● TASK DESCRIPTION
Set down exactly the lines below, starting at the one that contains "svjedočili su rijetkoj" and ending at the one that contains "Jugendlichen 40 %)", with both of those lines included and nothing else.

● DATASET EXCERPTS
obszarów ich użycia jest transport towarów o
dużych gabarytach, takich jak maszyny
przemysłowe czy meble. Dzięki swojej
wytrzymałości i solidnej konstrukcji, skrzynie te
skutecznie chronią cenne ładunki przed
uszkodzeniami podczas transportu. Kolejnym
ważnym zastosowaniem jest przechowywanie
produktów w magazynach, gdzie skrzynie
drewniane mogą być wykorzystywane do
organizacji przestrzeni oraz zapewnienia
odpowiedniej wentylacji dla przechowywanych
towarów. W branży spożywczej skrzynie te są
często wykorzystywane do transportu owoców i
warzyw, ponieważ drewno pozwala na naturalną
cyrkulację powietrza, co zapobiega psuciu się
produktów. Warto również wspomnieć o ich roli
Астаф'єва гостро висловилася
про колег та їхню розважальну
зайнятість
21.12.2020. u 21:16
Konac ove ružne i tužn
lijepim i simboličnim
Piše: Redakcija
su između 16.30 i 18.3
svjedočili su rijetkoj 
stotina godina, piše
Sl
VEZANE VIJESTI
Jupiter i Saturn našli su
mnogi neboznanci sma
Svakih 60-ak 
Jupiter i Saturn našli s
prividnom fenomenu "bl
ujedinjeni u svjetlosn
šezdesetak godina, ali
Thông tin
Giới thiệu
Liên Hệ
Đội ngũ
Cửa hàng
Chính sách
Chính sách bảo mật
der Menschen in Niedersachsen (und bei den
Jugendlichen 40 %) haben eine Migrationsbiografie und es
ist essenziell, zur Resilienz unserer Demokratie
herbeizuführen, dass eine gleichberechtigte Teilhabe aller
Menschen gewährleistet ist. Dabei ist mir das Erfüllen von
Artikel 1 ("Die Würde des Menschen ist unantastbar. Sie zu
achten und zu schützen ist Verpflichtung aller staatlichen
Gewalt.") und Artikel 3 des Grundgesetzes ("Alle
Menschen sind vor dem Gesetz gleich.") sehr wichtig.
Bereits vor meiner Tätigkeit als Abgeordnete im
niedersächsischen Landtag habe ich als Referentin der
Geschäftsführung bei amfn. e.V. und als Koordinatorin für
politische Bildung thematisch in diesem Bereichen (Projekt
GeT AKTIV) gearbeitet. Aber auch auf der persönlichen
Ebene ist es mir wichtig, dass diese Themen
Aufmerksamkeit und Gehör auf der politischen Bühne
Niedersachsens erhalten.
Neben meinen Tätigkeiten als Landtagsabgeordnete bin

● ANSWER TO THIS TASK
svjedočili su rijetkoj 
stotina godina, piše
Sl
VEZANE VIJESTI
Jupiter i Saturn našli su
mnogi neboznanci sma
Svakih 60-ak 
Jupiter i Saturn našli s
prividnom fenomenu "bl
ujedinjeni u svjetlosn
šezdesetak godina, ali
Thông tin
Giới thiệu
Liên Hệ
Đội ngũ
Cửa hàng
Chính sách
Chính sách bảo mật
der Menschen in Niedersachsen (und bei den
Jugendlichen 40 %) haben eine Migrationsbiografie und es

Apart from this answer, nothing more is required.